The P-51 Mustang eventually took over this role as it was more suitable for the purpose, so the P-47 was adapted for other tasks. The Thunderbolt gained fame as the most powerful and actively used American fighter-bomber used extensively for targeting ground installations.

Its excellent - phenomenal for a fighter - survivability, heavy machinegun battery and very effective arsenal of outboard armament compensated for a lack of onboard cannons. Since the Allied air forces did not have specifically designed attack aircraft at the time, this task fell to the P-47.

When designing this branch the development team aimed at creating machines that would be equally effective both at high altitudes as fighters and close to the ground as attack aircraft. These features would create a new gameplay style that would suit the hybrid, multirole fighter class perfectly.

The Supertest participants evaluated the first part of the branch and gave us their opinions on the new warbirds so that the developers could get some early feedback and see if the new aircraft fit their initial idea. The first test iteration included 5 machines — the P-26, P-35, P-43, P-44 and P-47B.

Below are some examples of Supertesters’ feedback after their first look at the Thunderbolts.

P-26 (Tier II)

“It was a bit of a surprise for me to see an aircraft of this tier that works well and is exciting to play using vertical maneuvers”

“As far as I remember it is the first Tier II machine to have flaps”

P-35 (Tier III)

“Pros: good maneuverability, decent armament damage, sufficient HP count”

“The aircraft loses a lot of speed when maneuvering that will make it easy prey after a couple of turns”

P-43 (Tier IV)

“As long as you have someone in support — this machine is capable of bringing in kills and assists”

“Structural durability lets you make some mistakes, but not for long.”

P-44 (Tier V)

“In my opinion this aircraft fits ideally between this Tier’s heavy and multirole fighters. Feels like it can put strain on high altitude fighters when it reaches its altitude echelon, and it’s effective when fighting low-flying targets.”

“This machine is quite difficult to fly”.

P-47B (Tier VI)

“It climbs quite high, has good speed, 8 machineguns deal significant damage”.
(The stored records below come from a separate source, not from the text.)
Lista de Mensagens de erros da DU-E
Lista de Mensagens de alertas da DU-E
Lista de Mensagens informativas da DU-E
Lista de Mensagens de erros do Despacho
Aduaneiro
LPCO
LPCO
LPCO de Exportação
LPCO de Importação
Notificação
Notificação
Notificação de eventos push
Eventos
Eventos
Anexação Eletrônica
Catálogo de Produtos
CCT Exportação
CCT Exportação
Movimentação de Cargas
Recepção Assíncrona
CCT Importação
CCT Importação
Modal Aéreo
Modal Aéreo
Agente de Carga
“This aircraft withstands damage even from cannons. This compensates a bit for less dynamic stats.”

Of course, it is way too early to tell how exactly these warplanes will look after all the testing iterations. Experience shows that their characteristics will undergo significant changes during all the evaluation phases. Sometimes the opposite also happens and they might not see any changes at all. In the meantime we’re starting to test the second part of the branch and are eager to see feedback on top-tier machines. After that the developers will analyze all the opinions and statistical data and assess how the new branch fits the design role for it.

In other news, we have started testing the 1.9.1 update. The main emphasis in testing sessions is on new daily missions, improvements to the behavior of bots, tuning the matchmaking system and adjustments to the economy. The Supertesters have received the first build of this update and we’re expecting feedback and reports shortly.

That’s all for today. See you soon!

Larisa Vishnya (Lead Supertest Manager)


I started as a World of Tanks player back in 2010. The game engaged me so much that soon I started participating in the Supertest and became the coordinator for English-speaking community in a while. I was very interested in optimizing and enhancing its process and paid close attention to other Wargaming projects. At the time World of Warplanes entered active development stage and I joined it during Closed Beta stage. Warplanes have become a kind of obsession for me, and when the time came when the project needed to start its own Supertest I became its manager, joining Persha Studia in 2012. My responsibilities include organizing external testing, managing Supertest volunteers, organizing results collection after Common Test stages and delivering all this information to the development team. I really love my job and root for the project, putting all my efforts into making my favourite game better and more interesting.